[[ Provided records, beginning ]]

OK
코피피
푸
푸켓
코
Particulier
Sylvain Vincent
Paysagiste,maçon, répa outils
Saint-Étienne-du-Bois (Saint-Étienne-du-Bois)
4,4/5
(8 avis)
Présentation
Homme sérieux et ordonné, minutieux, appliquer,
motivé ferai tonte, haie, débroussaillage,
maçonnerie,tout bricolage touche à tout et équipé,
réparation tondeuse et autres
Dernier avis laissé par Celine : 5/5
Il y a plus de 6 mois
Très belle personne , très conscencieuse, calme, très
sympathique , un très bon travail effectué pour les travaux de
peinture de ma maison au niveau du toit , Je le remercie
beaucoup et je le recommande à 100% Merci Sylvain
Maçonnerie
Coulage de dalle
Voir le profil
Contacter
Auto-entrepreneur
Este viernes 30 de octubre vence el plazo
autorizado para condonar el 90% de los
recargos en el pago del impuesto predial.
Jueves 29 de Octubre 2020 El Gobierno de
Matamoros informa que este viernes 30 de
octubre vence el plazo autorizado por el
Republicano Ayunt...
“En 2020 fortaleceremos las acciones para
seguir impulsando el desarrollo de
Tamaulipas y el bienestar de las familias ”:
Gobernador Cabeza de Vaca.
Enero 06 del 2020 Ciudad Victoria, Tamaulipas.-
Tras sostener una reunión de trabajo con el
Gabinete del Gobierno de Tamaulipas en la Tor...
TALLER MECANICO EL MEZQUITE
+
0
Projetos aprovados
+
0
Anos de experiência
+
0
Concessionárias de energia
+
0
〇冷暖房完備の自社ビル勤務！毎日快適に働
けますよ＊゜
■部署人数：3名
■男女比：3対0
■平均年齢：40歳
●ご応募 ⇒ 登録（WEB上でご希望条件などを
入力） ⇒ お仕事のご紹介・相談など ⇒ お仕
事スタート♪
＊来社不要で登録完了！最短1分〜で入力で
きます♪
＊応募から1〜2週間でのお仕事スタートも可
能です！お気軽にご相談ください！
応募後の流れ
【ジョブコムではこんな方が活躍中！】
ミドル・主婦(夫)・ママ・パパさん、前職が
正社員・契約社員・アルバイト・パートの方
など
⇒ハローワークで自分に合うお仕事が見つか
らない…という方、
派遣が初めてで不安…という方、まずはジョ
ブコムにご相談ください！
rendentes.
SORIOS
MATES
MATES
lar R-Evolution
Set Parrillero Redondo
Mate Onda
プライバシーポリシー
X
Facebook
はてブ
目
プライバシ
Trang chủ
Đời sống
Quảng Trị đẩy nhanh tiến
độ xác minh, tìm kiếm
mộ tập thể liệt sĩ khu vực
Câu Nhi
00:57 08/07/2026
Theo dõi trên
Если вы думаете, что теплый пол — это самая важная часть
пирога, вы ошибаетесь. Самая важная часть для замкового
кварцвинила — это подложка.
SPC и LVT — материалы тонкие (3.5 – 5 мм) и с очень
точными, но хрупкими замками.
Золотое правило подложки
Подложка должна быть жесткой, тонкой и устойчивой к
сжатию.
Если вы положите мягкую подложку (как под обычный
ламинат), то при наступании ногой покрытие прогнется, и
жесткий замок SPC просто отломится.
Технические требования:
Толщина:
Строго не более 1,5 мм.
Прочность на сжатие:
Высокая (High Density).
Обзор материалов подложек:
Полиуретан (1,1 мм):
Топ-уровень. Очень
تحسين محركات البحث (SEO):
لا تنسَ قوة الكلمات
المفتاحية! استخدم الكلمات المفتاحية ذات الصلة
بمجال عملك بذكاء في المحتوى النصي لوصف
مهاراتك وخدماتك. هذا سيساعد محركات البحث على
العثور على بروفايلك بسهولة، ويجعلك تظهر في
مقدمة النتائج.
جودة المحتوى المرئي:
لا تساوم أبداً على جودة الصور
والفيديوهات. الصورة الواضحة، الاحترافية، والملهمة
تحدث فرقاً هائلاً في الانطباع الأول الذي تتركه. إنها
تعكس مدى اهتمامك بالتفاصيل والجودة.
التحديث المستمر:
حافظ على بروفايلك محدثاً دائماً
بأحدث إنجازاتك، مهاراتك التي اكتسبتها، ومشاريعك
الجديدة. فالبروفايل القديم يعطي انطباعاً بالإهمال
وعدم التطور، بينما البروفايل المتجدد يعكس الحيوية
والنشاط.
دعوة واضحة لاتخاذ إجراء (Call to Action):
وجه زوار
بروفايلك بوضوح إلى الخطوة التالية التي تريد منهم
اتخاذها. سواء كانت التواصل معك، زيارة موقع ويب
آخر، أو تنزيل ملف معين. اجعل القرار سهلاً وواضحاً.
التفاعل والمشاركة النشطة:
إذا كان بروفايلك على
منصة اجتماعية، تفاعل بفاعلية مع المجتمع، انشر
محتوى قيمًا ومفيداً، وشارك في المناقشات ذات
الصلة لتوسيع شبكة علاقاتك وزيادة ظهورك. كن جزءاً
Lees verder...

[[ Provided records, end ]]

== What needs to be done ==
Set down the records once more, character for character.

== Reply ==
OK
코피피
푸
푸켓
코
Particulier
Sylvain Vincent
Paysagiste,maçon, répa outils
Saint-Étienne-du-Bois (Saint-Étienne-du-Bois)
4,4/5
(8 avis)
Présentation
Homme sérieux et ordonné, minutieux, appliquer,
motivé ferai tonte, haie, débroussaillage,
maçonnerie,tout bricolage touche à tout et équipé,
réparation tondeuse et autres
Dernier avis laissé par Celine : 5/5
Il y a plus de 6 mois
Très belle personne , très conscencieuse, calme, très
sympathique , un très bon travail effectué pour les travaux de
peinture de ma maison au niveau du toit , Je le remercie
beaucoup et je le recommande à 100% Merci Sylvain
Maçonnerie
Coulage de dalle
Voir le profil
Contacter
Auto-entrepreneur
Este viernes 30 de octubre vence el plazo
autorizado para condonar el 90% de los
recargos en el pago del impuesto predial.
Jueves 29 de Octubre 2020 El Gobierno de
Matamoros informa que este viernes 30 de
octubre vence el plazo autorizado por el
Republicano Ayunt...
“En 2020 fortaleceremos las acciones para
seguir impulsando el desarrollo de
Tamaulipas y el bienestar de las familias ”:
Gobernador Cabeza de Vaca.
Enero 06 del 2020 Ciudad Victoria, Tamaulipas.-
Tras sostener una reunión de trabajo con el
Gabinete del Gobierno de Tamaulipas en la Tor...
TALLER MECANICO EL MEZQUITE
+
0
Projetos aprovados
+
0
Anos de experiência
+
0
Concessionárias de energia
+
0
〇冷暖房完備の自社ビル勤務！毎日快適に働
けますよ＊゜
■部署人数：3名
■男女比：3対0
■平均年齢：40歳
●ご応募 ⇒ 登録（WEB上でご希望条件などを
入力） ⇒ お仕事のご紹介・相談など ⇒ お仕
事スタート♪
＊来社不要で登録完了！最短1分〜で入力で
きます♪
＊応募から1〜2週間でのお仕事スタートも可
能です！お気軽にご相談ください！
応募後の流れ
【ジョブコムではこんな方が活躍中！】
ミドル・主婦(夫)・ママ・パパさん、前職が
正社員・契約社員・アルバイト・パートの方
など
⇒ハローワークで自分に合うお仕事が見つか
らない…という方、
派遣が初めてで不安…という方、まずはジョ
ブコムにご相談ください！
rendentes.
SORIOS
MATES
MATES
lar R-Evolution
Set Parrillero Redondo
Mate Onda
プライバシーポリシー
X
Facebook
はてブ
目
プライバシ
Trang chủ
Đời sống
Quảng Trị đẩy nhanh tiến
độ xác minh, tìm kiếm
mộ tập thể liệt sĩ khu vực
Câu Nhi
00:57 08/07/2026
Theo dõi trên
Если вы думаете, что теплый пол — это самая важная часть
пирога, вы ошибаетесь. Самая важная часть для замкового
кварцвинила — это подложка.
SPC и LVT — материалы тонкие (3.5 – 5 мм) и с очень
точными, но хрупкими замками.
Золотое правило подложки
Подложка должна быть жесткой, тонкой и устойчивой к
сжатию.
Если вы положите мягкую подложку (как под обычный
ламинат), то при наступании ногой покрытие прогнется, и
жесткий замок SPC просто отломится.
Технические требования:
Толщина:
Строго не более 1,5 мм.
Прочность на сжатие:
Высокая (High Density).
Обзор материалов подложек:
Полиуретан (1,1 мм):
Топ-уровень. Очень
تحسين محركات البحث (SEO):
لا تنسَ قوة الكلمات
المفتاحية! استخدم الكلمات المفتاحية ذات الصلة
بمجال عملك بذكاء في المحتوى النصي لوصف
مهاراتك وخدماتك. هذا سيساعد محركات البحث على
العثور على بروفايلك بسهولة، ويجعلك تظهر في
مقدمة النتائج.
جودة المحتوى المرئي:
لا تساوم أبداً على جودة الصور
والفيديوهات. الصورة الواضحة، الاحترافية، والملهمة
تحدث فرقاً هائلاً في الانطباع الأول الذي تتركه. إنها
تعكس مدى اهتمامك بالتفاصيل والجودة.
التحديث المستمر:
حافظ على بروفايلك محدثاً دائماً
بأحدث إنجازاتك، مهاراتك التي اكتسبتها، ومشاريعك
الجديدة. فالبروفايل القديم يعطي انطباعاً بالإهمال
وعدم التطور، بينما البروفايل المتجدد يعكس الحيوية
والنشاط.
دعوة واضحة لاتخاذ إجراء (Call to Action):
وجه زوار
بروفايلك بوضوح إلى الخطوة التالية التي تريد منهم
اتخاذها. سواء كانت التواصل معك، زيارة موقع ويب
آخر، أو تنزيل ملف معين. اجعل القرار سهلاً وواضحاً.
التفاعل والمشاركة النشطة:
إذا كان بروفايلك على
منصة اجتماعية، تفاعل بفاعلية مع المجتمع، انشر
محتوى قيمًا ومفيداً، وشارك في المناقشات ذات
الصلة لتوسيع شبكة علاقاتك وزيادة ظهورك. كن جزءاً
Lees verder...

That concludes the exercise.